3. La famille nucléaire

En Inde, toute la descendance masculine vit sous le même toit. Ici, il y a Vinod et sa femme avec leurs enfants, ses parents, son frère et sa belle-sœur avec leur fils. Junad est ici en ce moment, mais il repart mardi dans son école d’ingénieur en agriculture dans le Maharashtra, et sa sœur pratique la boxe indienne à New Delhi. Le fait que je vive seul les interpelle : pourquoi ne me suis-je pas remarié ? Pourquoi Milou ne s’occupe-t-il pas de son vieux père ? Pourquoi ne vais-je pas vivre chez un de mes frères ? Mes sœurs sont exclues, pour elle ce n'est pas la "vraie famille". Ils n’arrivent pas à comprendre que c’est un choix personnel.

4. La corruption

Comment les députés peuvent-ils être élus s’ils n’achètent pas des voix avec de l’argent, de l’alcool ou de la nourriture ? Je n’ai jamais été directement confronté ici à de la corruption, qu’elle soit petite (par exemple, un billet pour passer en priorité) ou grande. Ils m’ont demandé avec quel pourcentage des voix les maires étaient élus. Un score de 55 % est pour nous un bon score, mais pour eux, c’est au minimum 80 %. La corruption existait déjà il y a 50 ans, mais elle était en mutation. Avant l'indépendance, le pouvoir était au mains des britanniques et des potentats locaux. Aujourd'hui on connaît les corrupteurs et les corrompus, et c’est un des sujets principaux des films et séries, souvent liés au trafic de drogue comme nouveau paramètre. Pour eux, c’est une calamité, une fatalité à laquelle ils se sont résignés.

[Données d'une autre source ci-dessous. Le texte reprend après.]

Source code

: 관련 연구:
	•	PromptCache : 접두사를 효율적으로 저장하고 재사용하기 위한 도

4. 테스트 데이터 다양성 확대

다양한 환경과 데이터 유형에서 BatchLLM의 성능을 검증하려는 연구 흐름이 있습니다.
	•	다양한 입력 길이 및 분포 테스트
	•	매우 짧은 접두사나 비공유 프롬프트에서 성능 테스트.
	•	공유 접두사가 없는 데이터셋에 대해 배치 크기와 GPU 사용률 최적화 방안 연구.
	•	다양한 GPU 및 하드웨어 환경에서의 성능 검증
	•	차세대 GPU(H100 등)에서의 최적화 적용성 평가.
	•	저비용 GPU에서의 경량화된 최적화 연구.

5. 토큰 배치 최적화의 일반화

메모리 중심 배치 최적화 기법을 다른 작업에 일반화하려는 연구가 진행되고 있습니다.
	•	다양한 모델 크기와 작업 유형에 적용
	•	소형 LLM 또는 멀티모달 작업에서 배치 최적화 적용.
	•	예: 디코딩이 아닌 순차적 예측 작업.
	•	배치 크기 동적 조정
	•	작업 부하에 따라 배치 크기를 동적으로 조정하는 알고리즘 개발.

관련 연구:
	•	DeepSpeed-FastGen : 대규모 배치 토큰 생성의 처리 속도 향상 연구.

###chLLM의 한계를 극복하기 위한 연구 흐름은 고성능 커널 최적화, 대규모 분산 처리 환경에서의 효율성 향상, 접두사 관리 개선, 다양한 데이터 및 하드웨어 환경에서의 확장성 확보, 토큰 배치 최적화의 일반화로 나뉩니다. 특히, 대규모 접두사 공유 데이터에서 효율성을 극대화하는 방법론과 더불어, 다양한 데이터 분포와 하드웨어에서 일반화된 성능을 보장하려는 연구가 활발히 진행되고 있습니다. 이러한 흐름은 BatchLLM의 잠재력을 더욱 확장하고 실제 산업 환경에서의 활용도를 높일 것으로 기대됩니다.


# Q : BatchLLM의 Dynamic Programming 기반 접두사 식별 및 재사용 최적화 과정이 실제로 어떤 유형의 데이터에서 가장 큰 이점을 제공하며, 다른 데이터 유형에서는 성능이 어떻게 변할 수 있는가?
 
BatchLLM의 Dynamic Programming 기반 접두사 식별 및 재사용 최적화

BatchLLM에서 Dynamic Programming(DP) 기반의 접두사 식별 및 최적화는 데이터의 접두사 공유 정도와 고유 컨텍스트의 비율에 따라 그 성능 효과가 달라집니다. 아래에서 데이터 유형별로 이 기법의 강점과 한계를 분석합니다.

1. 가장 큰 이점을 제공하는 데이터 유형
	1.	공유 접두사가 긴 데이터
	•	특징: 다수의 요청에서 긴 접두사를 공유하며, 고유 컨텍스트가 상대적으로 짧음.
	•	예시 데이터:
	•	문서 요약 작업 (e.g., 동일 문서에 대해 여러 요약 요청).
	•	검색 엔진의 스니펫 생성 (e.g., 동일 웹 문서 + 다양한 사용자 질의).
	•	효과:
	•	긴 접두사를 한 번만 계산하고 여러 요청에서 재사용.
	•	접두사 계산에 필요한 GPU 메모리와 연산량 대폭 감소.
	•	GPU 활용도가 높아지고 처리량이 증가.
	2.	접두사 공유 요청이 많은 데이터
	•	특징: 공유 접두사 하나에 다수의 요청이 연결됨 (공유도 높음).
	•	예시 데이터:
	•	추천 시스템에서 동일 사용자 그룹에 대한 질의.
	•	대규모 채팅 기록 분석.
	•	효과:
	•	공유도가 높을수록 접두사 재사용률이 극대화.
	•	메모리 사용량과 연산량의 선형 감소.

Nous avons des expériences inversées de cette corruption : pour eux, elle est locale et quotidienne avant d’être nationale ; pour nous, elle est nationale et pas (peu ?) locale.

Je ne sais pas de quoi ils parlent lorsque je me mets dans ma bulle en tapant sur mon clavier, mais ils me ramènent régulièrement dans la conversation pour m’interroger sur les prix des céréales, la place du bio, ou encore les techniques agricoles. On compare les pays, les cultures, les salaires, mais l’agriculture reste au centre du débat : plantes cultivées, pratiques agricoles, prix d’achat, place du bio, possibilités d’exportation en Europe à petite échelle, etc. Heureusement que ChatGPT me donne réponse à tout !

En général, c’est moi qui provoque l’extinction des feux vers 23 h.